On a scale of 1-5, with one being the kindest and five the harshest, the media gave Pittsburgh quarterback Ben Roethlisberger a 1.6. He was accused of sexual assault at least twice.

He didn’t serve any jail time, was suspended for some regular season games and allowed to come back to lead the Steelers to Super Bowl XLV. Roger Clemens received a 2.3 rating for his illegal substance use and lying incident.

By contrast, former NFL receiver Plaxico Burress, he of the weapons charges, got a 3.5 rating from the media. Barry Bonds, another illegal drug user, clocked in at a rating of 3.6. It was Vick who was treated the harshest by the media. His rating was 4.8.

Keep in mind that there’s a big difference between the races of most athletes in football and basketball and the sports media. Jones thought the media treated her fairly during her rise to track stardom and her fall for using drugs and getting prison time and was stripped of her records and medals.

In a study by Richard Lapchick, Director of Institution for Diversity and Ethics in Sport, an overwhelming majority of sports journalists are white. That includes 94% of sports editors, 88% of columnists and 87% of reporters.

Most of the white media members never grew up in the inner cities of America and will never understand the struggles that young black men and women had to endure.

After all, wouldn’t you expect black professional athletes to see the world a different way after making some money for their skills if they couldn’t afford decent shoes or equipment to compete in or if their families depended on them through their talents to get them out of poverty?

Another thing that stood out by Lapchick was the gap in college graduation rates between white and black athletes. Among basketball players, the gap is 28%. In football, it’s 20%.

Shannon, a former Miami player who was on a national championship team, was asked if the graduation rate is more important than winning games and if both can be achieved at the same time.

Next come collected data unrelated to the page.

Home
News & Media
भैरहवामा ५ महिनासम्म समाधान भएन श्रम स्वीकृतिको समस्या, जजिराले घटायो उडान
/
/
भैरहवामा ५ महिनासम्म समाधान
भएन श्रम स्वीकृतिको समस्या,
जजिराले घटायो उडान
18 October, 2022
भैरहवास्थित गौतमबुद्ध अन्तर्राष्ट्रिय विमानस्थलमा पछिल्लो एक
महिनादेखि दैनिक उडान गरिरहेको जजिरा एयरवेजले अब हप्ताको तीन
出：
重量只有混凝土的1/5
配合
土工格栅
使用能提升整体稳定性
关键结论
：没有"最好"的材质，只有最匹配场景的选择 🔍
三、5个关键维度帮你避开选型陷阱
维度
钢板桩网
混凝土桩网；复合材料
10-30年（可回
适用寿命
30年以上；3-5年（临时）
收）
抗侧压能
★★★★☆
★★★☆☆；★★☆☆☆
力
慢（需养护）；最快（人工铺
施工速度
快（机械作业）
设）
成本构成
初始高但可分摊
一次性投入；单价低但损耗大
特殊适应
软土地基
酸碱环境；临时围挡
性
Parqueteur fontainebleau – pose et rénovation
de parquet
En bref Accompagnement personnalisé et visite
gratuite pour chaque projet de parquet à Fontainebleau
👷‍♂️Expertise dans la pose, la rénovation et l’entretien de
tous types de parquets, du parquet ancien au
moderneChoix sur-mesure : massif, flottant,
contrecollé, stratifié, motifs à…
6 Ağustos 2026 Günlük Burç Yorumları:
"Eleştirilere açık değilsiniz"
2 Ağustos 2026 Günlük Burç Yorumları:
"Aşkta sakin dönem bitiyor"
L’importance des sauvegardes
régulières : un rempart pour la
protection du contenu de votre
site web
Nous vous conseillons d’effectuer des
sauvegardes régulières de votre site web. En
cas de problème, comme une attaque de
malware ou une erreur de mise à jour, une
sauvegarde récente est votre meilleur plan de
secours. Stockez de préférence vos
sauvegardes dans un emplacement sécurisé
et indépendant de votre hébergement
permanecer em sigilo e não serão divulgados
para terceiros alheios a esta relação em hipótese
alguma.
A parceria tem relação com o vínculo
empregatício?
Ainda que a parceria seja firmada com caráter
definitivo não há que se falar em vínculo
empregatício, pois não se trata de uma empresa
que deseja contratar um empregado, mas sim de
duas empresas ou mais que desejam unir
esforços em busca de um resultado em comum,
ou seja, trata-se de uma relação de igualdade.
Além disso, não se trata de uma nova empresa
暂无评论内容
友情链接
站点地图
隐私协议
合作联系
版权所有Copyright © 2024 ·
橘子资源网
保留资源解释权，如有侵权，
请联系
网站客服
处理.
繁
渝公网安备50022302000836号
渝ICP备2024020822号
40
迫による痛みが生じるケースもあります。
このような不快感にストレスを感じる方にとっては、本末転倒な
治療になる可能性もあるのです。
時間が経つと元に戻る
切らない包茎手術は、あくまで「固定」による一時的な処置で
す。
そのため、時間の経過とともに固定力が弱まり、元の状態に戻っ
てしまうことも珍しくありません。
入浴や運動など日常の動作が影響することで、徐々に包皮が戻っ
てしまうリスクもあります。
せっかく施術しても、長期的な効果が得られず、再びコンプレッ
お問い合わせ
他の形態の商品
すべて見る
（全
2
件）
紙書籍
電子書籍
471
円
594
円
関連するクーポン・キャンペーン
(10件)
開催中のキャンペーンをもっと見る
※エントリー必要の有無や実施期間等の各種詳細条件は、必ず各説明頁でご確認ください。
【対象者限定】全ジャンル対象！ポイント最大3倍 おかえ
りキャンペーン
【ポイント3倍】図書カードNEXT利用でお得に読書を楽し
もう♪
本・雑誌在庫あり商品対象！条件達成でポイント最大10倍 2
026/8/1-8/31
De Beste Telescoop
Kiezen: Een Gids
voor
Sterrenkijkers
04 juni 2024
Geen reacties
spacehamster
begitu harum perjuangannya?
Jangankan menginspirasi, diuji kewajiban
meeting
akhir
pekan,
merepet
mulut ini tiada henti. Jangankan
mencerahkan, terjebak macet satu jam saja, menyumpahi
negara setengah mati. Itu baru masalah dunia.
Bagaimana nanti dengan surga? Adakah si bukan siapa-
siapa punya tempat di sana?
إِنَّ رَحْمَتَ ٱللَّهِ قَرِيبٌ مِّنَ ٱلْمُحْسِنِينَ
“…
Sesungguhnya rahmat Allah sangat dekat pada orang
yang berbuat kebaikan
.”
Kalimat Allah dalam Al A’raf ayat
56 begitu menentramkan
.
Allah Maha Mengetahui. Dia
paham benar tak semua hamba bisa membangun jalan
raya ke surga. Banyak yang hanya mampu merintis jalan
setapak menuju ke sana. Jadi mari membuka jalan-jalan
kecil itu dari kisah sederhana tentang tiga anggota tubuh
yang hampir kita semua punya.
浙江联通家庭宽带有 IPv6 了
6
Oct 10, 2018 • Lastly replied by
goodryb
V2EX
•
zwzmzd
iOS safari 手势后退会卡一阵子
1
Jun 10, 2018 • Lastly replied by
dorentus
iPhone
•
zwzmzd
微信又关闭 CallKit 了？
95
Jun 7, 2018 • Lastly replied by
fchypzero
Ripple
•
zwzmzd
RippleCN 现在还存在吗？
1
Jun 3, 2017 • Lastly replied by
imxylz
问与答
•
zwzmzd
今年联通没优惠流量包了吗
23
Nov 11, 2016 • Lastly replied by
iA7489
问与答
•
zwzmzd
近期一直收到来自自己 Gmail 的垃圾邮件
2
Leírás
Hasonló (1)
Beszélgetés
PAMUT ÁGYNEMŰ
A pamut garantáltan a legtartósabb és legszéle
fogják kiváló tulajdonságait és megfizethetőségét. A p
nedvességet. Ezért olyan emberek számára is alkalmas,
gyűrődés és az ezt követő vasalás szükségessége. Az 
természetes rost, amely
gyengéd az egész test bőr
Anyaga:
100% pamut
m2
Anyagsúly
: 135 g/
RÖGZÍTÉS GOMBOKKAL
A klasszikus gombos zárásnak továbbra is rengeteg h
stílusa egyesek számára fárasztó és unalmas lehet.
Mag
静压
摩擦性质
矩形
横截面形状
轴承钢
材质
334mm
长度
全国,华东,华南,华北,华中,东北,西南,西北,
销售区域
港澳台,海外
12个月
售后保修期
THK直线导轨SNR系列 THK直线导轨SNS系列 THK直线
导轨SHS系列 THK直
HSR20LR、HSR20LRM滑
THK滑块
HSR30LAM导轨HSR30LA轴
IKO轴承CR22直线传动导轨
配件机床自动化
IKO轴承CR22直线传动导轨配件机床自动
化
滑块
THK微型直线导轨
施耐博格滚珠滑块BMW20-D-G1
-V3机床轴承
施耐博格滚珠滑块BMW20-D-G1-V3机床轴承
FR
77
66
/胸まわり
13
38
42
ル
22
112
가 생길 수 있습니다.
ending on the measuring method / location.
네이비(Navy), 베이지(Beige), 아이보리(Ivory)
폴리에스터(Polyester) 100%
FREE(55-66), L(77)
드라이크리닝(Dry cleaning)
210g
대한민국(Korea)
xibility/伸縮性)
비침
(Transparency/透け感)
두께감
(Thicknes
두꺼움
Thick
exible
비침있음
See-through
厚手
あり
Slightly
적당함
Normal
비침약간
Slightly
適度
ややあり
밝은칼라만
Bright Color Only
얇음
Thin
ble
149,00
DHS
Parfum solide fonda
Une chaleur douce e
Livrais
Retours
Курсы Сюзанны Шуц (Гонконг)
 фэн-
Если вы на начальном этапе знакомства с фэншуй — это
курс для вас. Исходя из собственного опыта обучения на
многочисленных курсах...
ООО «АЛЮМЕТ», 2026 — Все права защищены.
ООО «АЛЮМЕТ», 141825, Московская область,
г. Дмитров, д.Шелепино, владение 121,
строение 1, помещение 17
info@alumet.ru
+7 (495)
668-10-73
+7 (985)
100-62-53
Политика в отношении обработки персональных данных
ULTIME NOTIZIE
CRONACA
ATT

“I think the thing that you have to be careful about is, what are you trying to get done first,” he said. “You either go for the winning standpoint, or you go (for) what’s best for the kids.”

When Shannon was asked how much time is needed to accomplish the goals of winning and graduation, he said, “It depends on what’s expected by that university at that time.”

It was clear what was more important at Miami University: winning games. And since Shannon didn’t win enough games by the Hurricanes’ estimation, he was fired. His departure from the sidelines reduced the number of black head coaches in Div. I to 16.

Wilbon served on the NFL Hall of Fame Committee in 1996. There were 37 white members on that panel. He was the only black member. If it wasn’t for then commissioner Paul Taglibue offering him that opportunity, he would have been left out. He also pointed out that white media members dominate the locker rooms.

That will always be the case.

One positive that can be taken from the NFL in reaching out to minorities in head coaching positions is the “Rooney Rule.” All teams that have head coaching vacancies must interview at least one black candidate.

They aren’t obligated to hire that black candidate. We saw two black coaches in the Super Bowl in Chicago’s Lovie Smith and former Indianapolis coach Tony Dungy.

That was progress, but we still have a long ways to go. Maybe one day, we will see more diversity in front office positions and more minority owners in all major team sports.